If you are reading this today, and your computer clock is one hour behind, you need to patch your computer, unless you are still running Windows 98. In that case, you will have to adjust it manually, or just get rid of Windows 98.
Normally Daylight Savings Time ends the last Sunday of October for Canada and United States. Daylight Savings Time now starts 3 weeks earlier in March, instead of the first Sunday in April, and for the fall, ends the first Sunday in November.
There are exceptions:
In Canada, the majority of Saskatchewan and parts of northeastern British Columbia do not observe DST but instead stay on “standard time” all year long.
In the USA, Arizona (with the exception of the Navajo Nation) and Hawaii and the territories of Puerto Rico, Virgin Islands, Guam, and American Samoa are the only places in the U.S. that do not observe DST.
How does this affect sleep?
My article on The Best Method to Sleep using your REM cycle is the most popular article on this Blog.

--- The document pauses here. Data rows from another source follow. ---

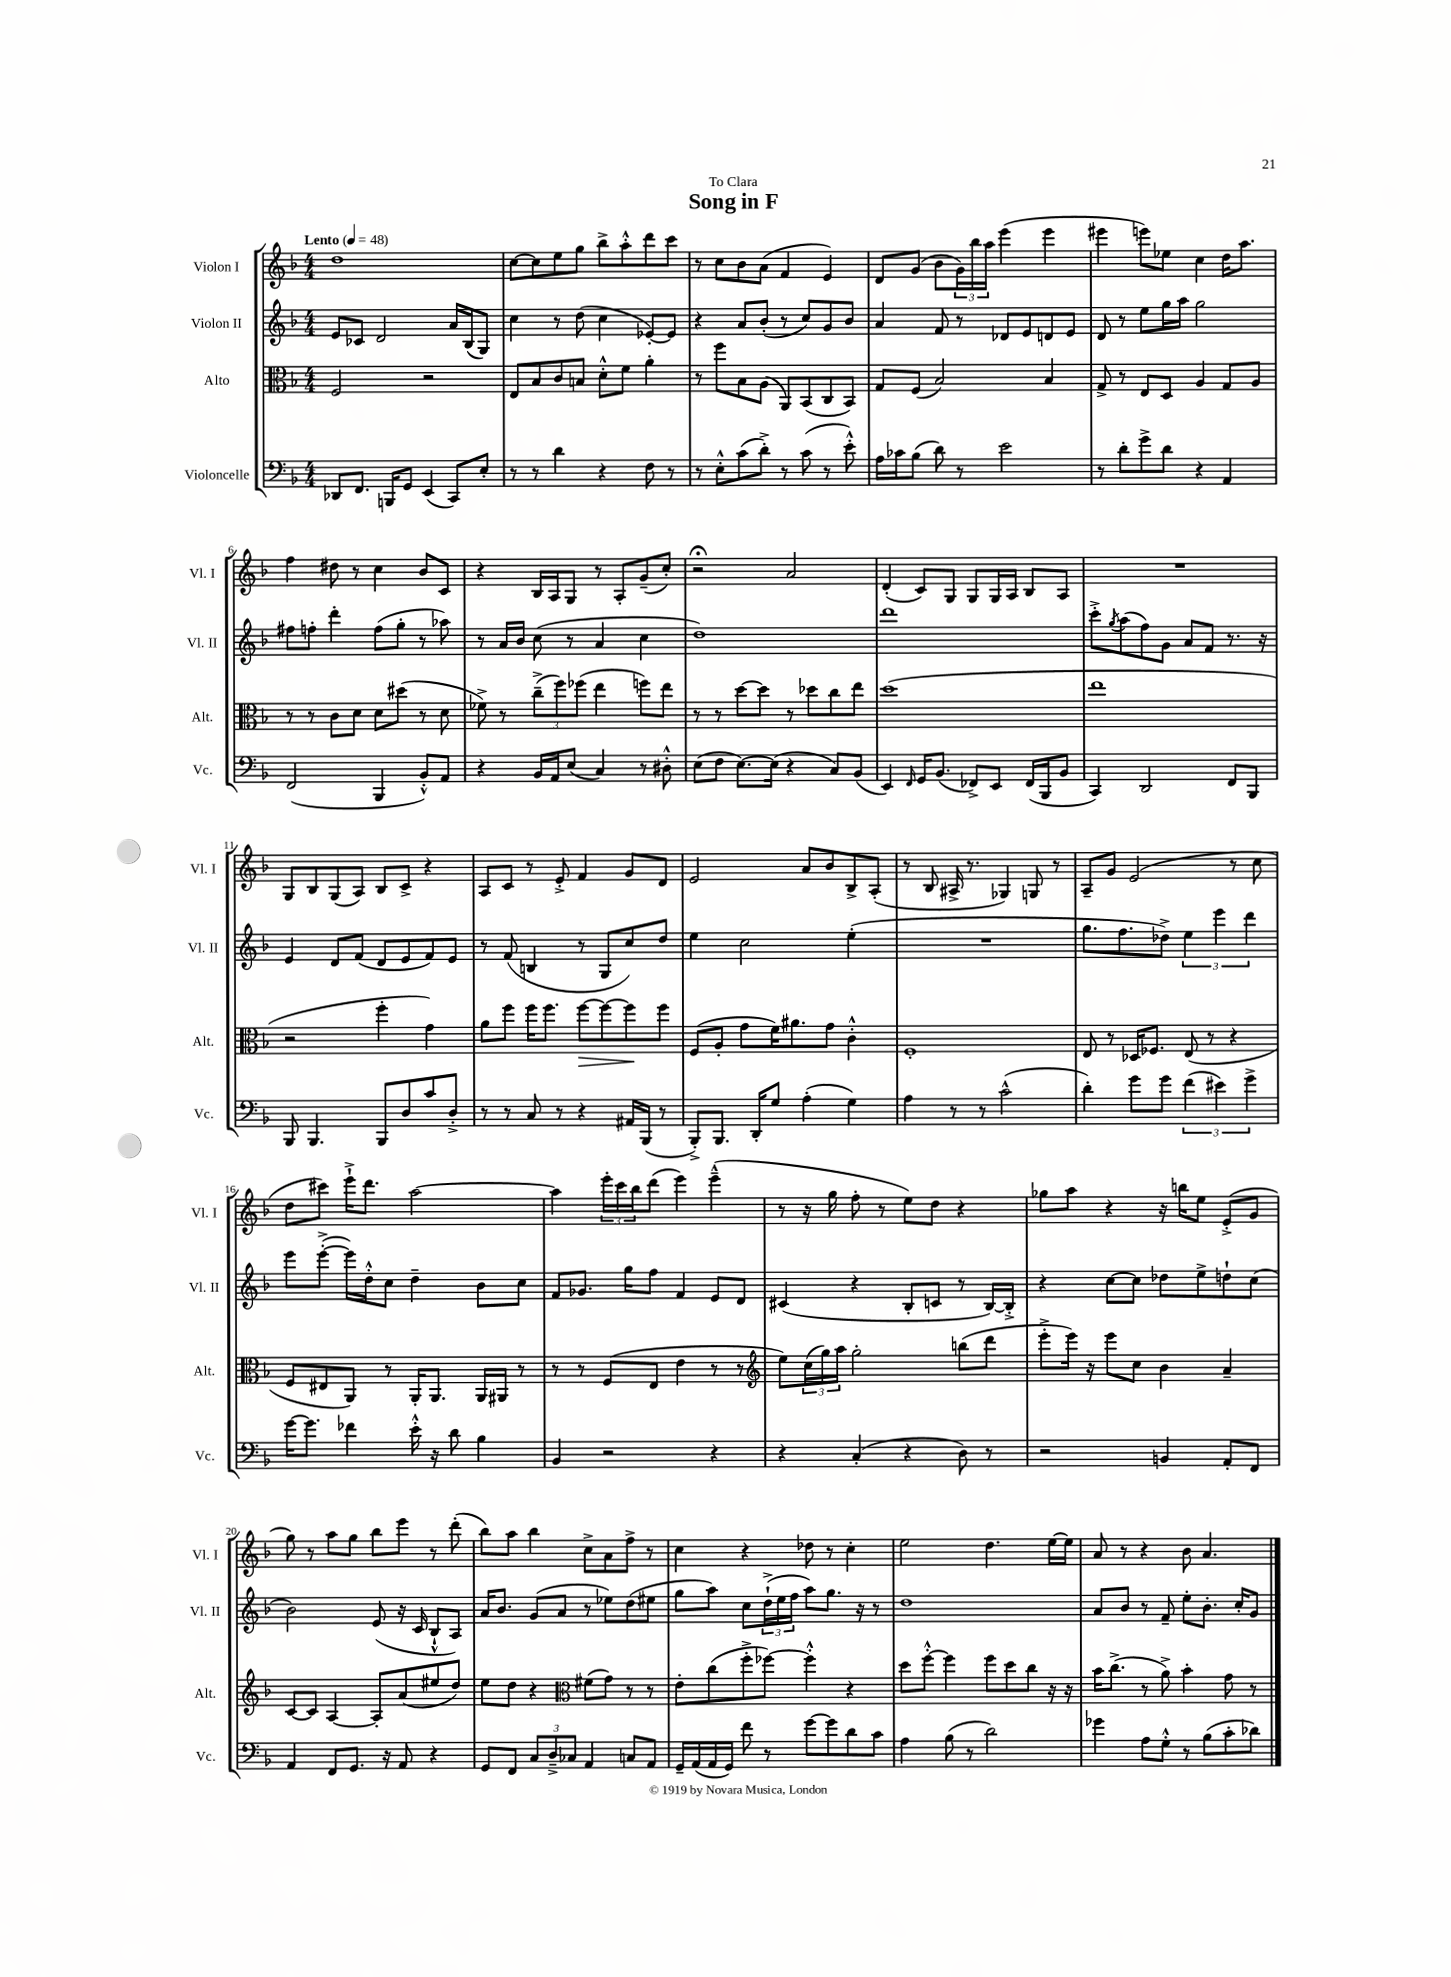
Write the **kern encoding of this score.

**kern	**kern	**kern	**kern
*staff4	*staff3	*staff2	*staff1
*clefF4	*clefC3	*clefG2	*clefG2
*k[b-]	*k[b-]	*k[b-]	*k[b-]
*M4/4	*M4/4	*M4/4	*M4/4
*MM48	*MM48	*MM48	*MM48
8DD-	2F	8e	1dd
8.FF	.	8c-	.
.	.	2d	.
16BBB	.	.	.
8GG	.	.	.
(4EE	2r	.	.
8CC)	.	16a	.
.	.	(16B-	.
8E'	.	8G)	.
=	=	=	=
8r	8E	4cc	[8cc
8r	8B-	.	8cc]
4d	8c	8r	8ee
.	8B	(8dd	8gg
4r	8d'^^	4cc	8bb-^
.	8f	.	8aa'^^
8F	4a'	[8e-')	8ddd
8r	.	8e-]	8ccc
=	=	=	=
8r	8r	4r	8r
8E'^^	8ff	.	8cc
(8c	8B-	8a	8b-
8d'^)	(8A	(8b-'	(8a
8r	8AA)	8r	4f
(8c	(8BB-	8cc)	.
8r	8C	8g	4e)
8e'^^)	8BB-)	8b-	.
=	=	=	=
16A	8G	4a	8d
16c-	.	.	.
(8B-	(8F	.	(8g
8d)	2B-)	8f	8b-
8r	.	8r	24g)
.	.	.	24bb-
.	.	.	24aa
2e	.	8d-	(4eee
.	.	8e	.
.	4B-	8d	4eee
.	.	8e	.
=	=	=	=
8r	8G^	8d	4eee#
8d'	8r	8r	.
8g^	8E	8ee	8eee)
8d	8D	16gg	8ee-
.	.	16aa	.
4r	4A	2gg	4cc
4AA	8G	.	16dd
.	.	.	8.aa
.	8A	.	.
=	=	=	=
(2FF	8r	8ff#	4ff
.	8r	8ff'	.
.	8c	4ddd'	8dd#
.	8d	.	8r
4BBB-	8d	(8ff	4cc
.	(8dd#	8gg'	.
8BB-'^^)	8r	8r	8b-
8AA	8d	8aa-)	8c
=	=	=	=
4r	8f-^)	8r	4r
.	8r	16a	.
.	.	16b-	.
16BB-	(12cc~^	(8cc	16B-
16AA	.	.	16A
.	12ff)	.	.
(8E	.	8r	8G
.	(12ff-	.	.
4C)	4ee	4a	8r
.	.	.	8A'
8r	8ff)	4cc	(8g~
8D#'^^	8ee	.	8cc')
=	=	=	=
(8E	8r	1dd)	2r;
8F	8r	.	.
[8.E)	[8dd	.	.
.	8dd]	.	.
(16E]	.	.	.
4r	8r	.	2a
.	8dd-	.	.
8C)	8cc	.	.
(8BB-	8ee	.	.
=	=	=	=
4EE)	(1dd	1ddd	(4d'
16qqFF	.	.	.
16GG	.	.	8c)
(8.BB-	.	.	.
.	.	.	8G
8FF-^)	.	.	8G
8EE	.	.	16G
.	.	.	16A
(16FF-	.	.	8B-
16BBB-	.	.	.
8BB-	.	.	8A
=	=	=	=
4CC)	1ee	8ccc'^	1r
.	.	8qgg	.
.	.	(8aa	.
2DD	.	8ff)	.
.	.	8g	.
.	.	8a	.
.	.	8f	.
8FF	.	8.r	.
8BBB-	.	.	.
.	.	16r	.
=	=	=	=
8BBB-	2r	4e	8G
4.BBB-	.	.	8B-
.	.	8d	(8G
.	.	(8f	8A)
8BBB-	4ff'	8d	8B-
8D	.	8e	8c^
8c	4g)	8f)	4r
8D'^	.	8e	.
=	=	=	=
8r	8a	8r	8A
8r	8ff	(8f	8c
8C	16ff	4B	8r
.	8.ff	.	.
8r	.	.	8e'^
4r	[8ff	8r	4f
.	8ff_	8G	.
16AA#	8ff]	8cc)	8g
(16BBB-	.	.	.
8r	8ff	8dd	8d
=	=	=	=
8BBB-'^)	(8F	4ee	2e
8.BBB-	8A'	.	.
.	8g	2cc	.
16DD'	.	.	.
8G	16f)	.	.
.	8.a#	.	.
(4A'	.	.	8a
.	8g	.	8b-
4G)	4c'^^	(4ee'	8B-^
.	.	.	(8A'
=	=	=	=
4A	1F'	1r	8r
.	.	.	8B-
8r	.	.	16A#^
.	.	.	8.r
8r	.	.	.
(2c^^	.	.	4G-)
.	.	.	8G
.	.	.	8r
=	=	=	=
4d')	8E	8.gg	8A~
.	8r	.	8g
.	.	8.ff	.
8g	16D-	.	(2e
.	8.F-	.	.
8g	.	8dd-^)	.
(6f	(8E	6ee	.
.	8r	.	.
6e#)	.	6eee	.
.	4r	.	8r
6g^	.	6ddd	.
.	.	.	8cc
=	=	=	=
[16g	8F	8eee	8dd
8.g]	.	.	.
.	8E#	([8eee'^	8ccc#)
4f-	8AA)	16eee])	16eee`^
.	.	16dd'^^	8.ddd
.	8r	8cc	.
16e'^^	16AA'	4dd~	[2aa
16r	8.AA	.	.
8d	.	.	.
4B-	16AA	8b-	.
.	16AA#	.	.
.	8r	8cc	.
=	=	=	=
4BB-	8r	8f	4aa]
.	8r	8.g-	.
2r	(8F	.	24eee'
.	.	.	24ccc
.	.	16gg	.
.	.	.	24bb-
.	8E	8ff	(8ddd
.	4e	4f	4eee)
4r	8r	8e	(4eee~^^
.	8r	8d	.
=	=	=	=
*	*clefG2	*	*
4r	8ee)	(4c#	8r
.	(24cc	.	16r
.	24gg)	.	.
.	.	.	16gg
.	24aa	.	.
(4C'	2gg'	4r	8ff'
.	.	.	8r
4r	.	8B-'	8ee)
.	.	8c	8dd
8D)	(8bb	8r	4r
8r	8ddd	[16B-)	.
.	.	16B-'^]	.
=	=	=	=
2r	8eee'^	4r	8gg-
.	16eee)	.	8aa
.	16r	.	.
.	8eee	[8cc	4r
.	8cc	8cc]	.
4BB	4b-	8dd-	16r
.	.	.	16bb
.	.	8ee^	8ee
8AA'	4a~	8dd`	(8e'^
8FF	.	(8cc	8g
=	=	=	=
4AA	[8c	2b-)	8gg)
.	8c]	.	8r
8FF	[4A	.	8aa
8.GG	.	.	8gg
.	8A']	(8e	8bb-
16r	.	.	.
8AA	(8a	16r	8eee
.	.	16c	.
4r	8ee#	8B-`^^	8r
.	8dd)	8A)	(8ddd'
=	=	=	=
8GG	8ee	16a	8bb-)
.	.	8.b-	.
8FF	8dd	.	8aa
12C	4r	(8g	4bb-
12D~^	.	.	.
.	.	8a	.
12C-	.	.	.
*	*clefC3	*	*
4AA	(8f#	8r	8cc^
.	8g)	8ee-)	8a
8C	8r	(8dd	8ff^
8AA	8r	8ee#	8r
=	=	=	=
16GG~	8e'	8gg	4cc
(16AA	.	.	.
16AA	(8cc	8aa)	.
16GG)	.	.	.
8f	8ff'^	8cc	4r
8r	[8ff-)	(24dd`^	.
.	.	24ee	.
.	.	24ff	.
[8g	4ff-'^^]	8aa)	8dd-
8g]	.	8.gg	8r
8d	4r	.	4cc'
.	.	16r	.
8c	.	8r	.
=	=	=	=
4A	8dd	1dd	2ee
.	[8ff'^^	.	.
(8B-	4ff]	.	.
8r	.	.	.
2d)	8ff	.	4.dd
.	8dd	.	.
.	8cc	.	.
.	16r	.	[16ee
.	16r	.	16ee]
=	=	=	=
4g-	16b-	8a	8a
.	(8.cc^	.	.
.	.	8b-	8r
8A	8r	8r	4r
8G'^^	8a^)	8f~	.
8r	4b-'	8ee'	8b-
(8B-	.	8.b-'	4.a
8c'	8g	.	.
.	.	16cc'	.
8d-)	8r	8g	.
==	==	==	==
*-	*-	*-	*-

Well, there will be an adjustment period, similar to long distance travel (cross country or overseas), as it could take up to one day per time zone traveled. My advice is to try to fight it right away, even if it means a few groggy mornings. After all, it is mind over matter. If you are really motivated in life, you will wake up feeling energized and ready to go.
From:
http://www.medicalnewstoday.com/articles/86678.php
When people living in many parts of the world move their clocks forward one hour in the spring in observance of daylight saving time (DST), their bodies’ internal, daily rhythms don’t adjust with them, reports a new study appearing online on October 25th in Current Biology, a publication of Cell Press. The finding suggests that this regular time change — practiced by a quarter of the human population — represents a significant seasonal disruption, raising the possibility that DST may have unintended effects on other aspects of human physiology, according to the researchers.
“When we implement small changes into a biological system which by themselves seem trivial, their effects, when viewed in a broader context, may have a much larger impact than we had thought,” said Till Roenneberg of Ludwig-Maximilian-University in Munich, Germany. “It is much too early to say whether DST has a serious long-term impact on health, but our results indicate that we should consider this seriously and do a lot more research on the phenomenon.”